= Alberto Giacometti à la Galerie Maeght, Paris, France, 1961 =

Photograph by Henri Cartier-Bresson

Alberto Giacometti à la Galerie Maeght, Paris, France, 1961 (1961) by Henri Cartier-Bresson

Alberto Giacometti à la Galerie Maeght, Paris, France, 1961, or, in English, Alberto Giacometti at the Galerie Maeght, Paris, France, 1961, is a black and white photograph by French photographer Henri Cartier-Bresson, taken in 1961. The picture depicts his old friend of two decades, the Swiss sculptor Alberto Giacometti, as he appears to be setting up his own exhibition at the Galerie Maeght, in Paris.

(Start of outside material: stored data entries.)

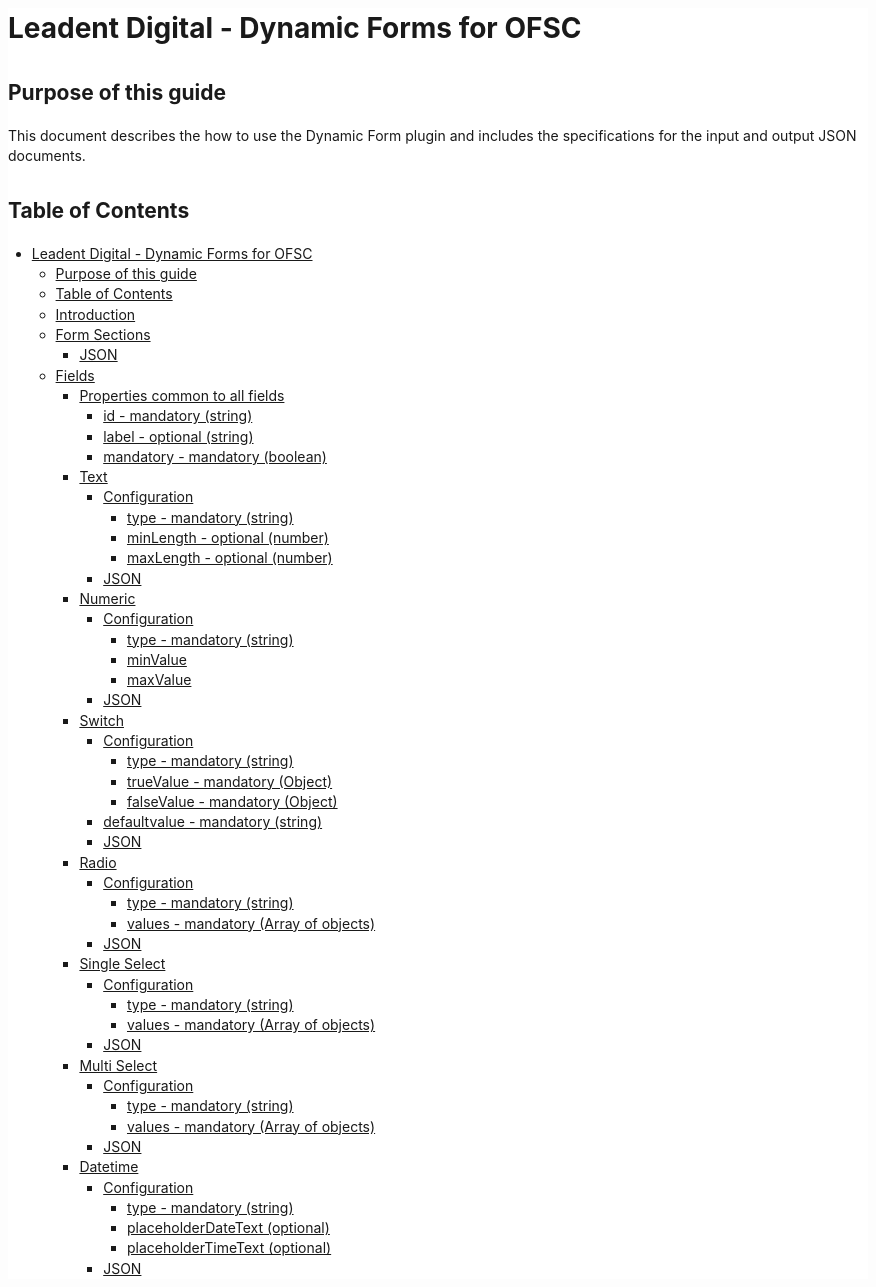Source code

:# Leadent Digital - Dynamic Forms for OFSC

## Purpose of this guide
This document describes the how to use the Dynamic Form plugin and includes the specifications for the input and output JSON documents.


## Table of Contents




- [ Leadent Digital - Dynamic Forms for OFSC](#leadent-digital-dynamic-forms-for-ofsc)
  - [ Purpose of this guide](#purpose-of-this-guide)
  - [ Table of Contents](#table-of-contents)
  - [ Introduction](#introduction)
  - [ Form Sections](#form-sections)
    - [ JSON](#json)
  - [ Fields](#fields)
    - [ Properties common to all fields](#properties-common-to-all-fields)
      - [ id - mandatory (string)](#id-mandatory-string)
      - [ label - optional (string)](#label-optional-string)
      - [ mandatory - mandatory (boolean)](#mandatory-mandatory-boolean)
    - [ Text](#text)
      - [ Configuration](#configuration)
        - [ type - mandatory (string)](#type-mandatory-string)
        - [ minLength - optional (number)](#minlength-optional-number)
        - [ maxLength - optional (number)](#maxlength-optional-number)
      - [ JSON](#json-1)
    - [ Numeric](#numeric)
      - [ Configuration](#configuration-1)
        - [ type - mandatory (string)](#type-mandatory-string-1)
        - [ minValue](#minvalue)
        - [ maxValue](#maxvalue)
      - [ JSON](#json-2)
    - [ Switch](#switch)
      - [ Configuration](#configuration-2)
        - [ type - mandatory (string)](#type-mandatory-string-2)
        - [ trueValue - mandatory (Object)](#truevalue-mandatory-object)
        - [ falseValue - mandatory (Object)](#falsevalue-mandatory-object)
      - [ defaultvalue - mandatory (string)](#defaultvalue-mandatory-string)
      - [ JSON](#json-3)
    - [ Radio](#radio)
      - [ Configuration](#configuration-3)
        - [ type - mandatory (string)](#type-mandatory-string-3)
        - [ values - mandatory (Array of objects)](#values-mandatory-array-of-objects)
      - [ JSON](#json-4)
    - [ Single Select](#single-select)
      - [ Configuration](#configuration-4)
        - [ type - mandatory (string)](#type-mandatory-string-4)
        - [ values - mandatory (Array of objects)](#values-mandatory-array-of-objects-1)
      - [ JSON](#json-5)
    - [ Multi Select](#multi-select)
      - [ Configuration](#configuration-5)
        - [ type - mandatory (string)](#type-mandatory-string-5)
        - [ values - mandatory (Array of objects)](#values-mandatory-array-of-objects-2)
      - [ JSON](#json-6)
    - [ Datetime](#datetime)
      - [ Configuration](#configuration-6)
        - [ type - mandatory (string)](#type-mandatory-string-6)
        - [ placeholderDateText (optional)](#placeholderdatetext-optional)
        - [ placeholderTimeText (optional)](#placeholdertimetext-optional)
      - [ JSON](#json-7)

==History and description==
Cartier-Bresson had a longtime friendship with Giacometti and the two shared many of the same interests and beliefs about artistic creation. The French photographer said about him: "I was overjoyed to learn that Alberto had the same three passions that I have: Cézanne, Van Eyck, and Uccello. He has said things that are so right about photography and the attitude one needs to have...”

This photograph is one of the most famous that Cartier-Bresson did of Giacometti. The Swiss sculptor appears blurred, walking in the set of one of his exhibitions, curved and smoking a cigarette, while carrying one of his sculptures on his hands. At the right, there is one of his high and white slender standing sculptures, while at the left, one of his walking sculptures of men, dark and slender, seems to be mirroring his own walk. Paintings and other of his sculptures, of smaller size, lie in the ground.

An article of the Huxley-Parlour Gallery states: "Much as Giacometti’s sculpture capitalises on the disjunct between movement and stillness, here, Cartier-Bresson’s photograph plays with temporality. Giacometti’s figure is perfectly mirrored by the sculpture to his left that steps into the frame of the picture with equal purpose to the artist. The blank wall behind him features paintings leaning expectantly. The scene before the camera is therefore one of liminality: finished art works in an unfinished interior."

==Public collections==
There are prints of this photograph at the Henri Cartier-Bresson Foundation, in Paris, the Musée National d'Art Moderne, in Paris, and the Victoria and Albert Museum, in London.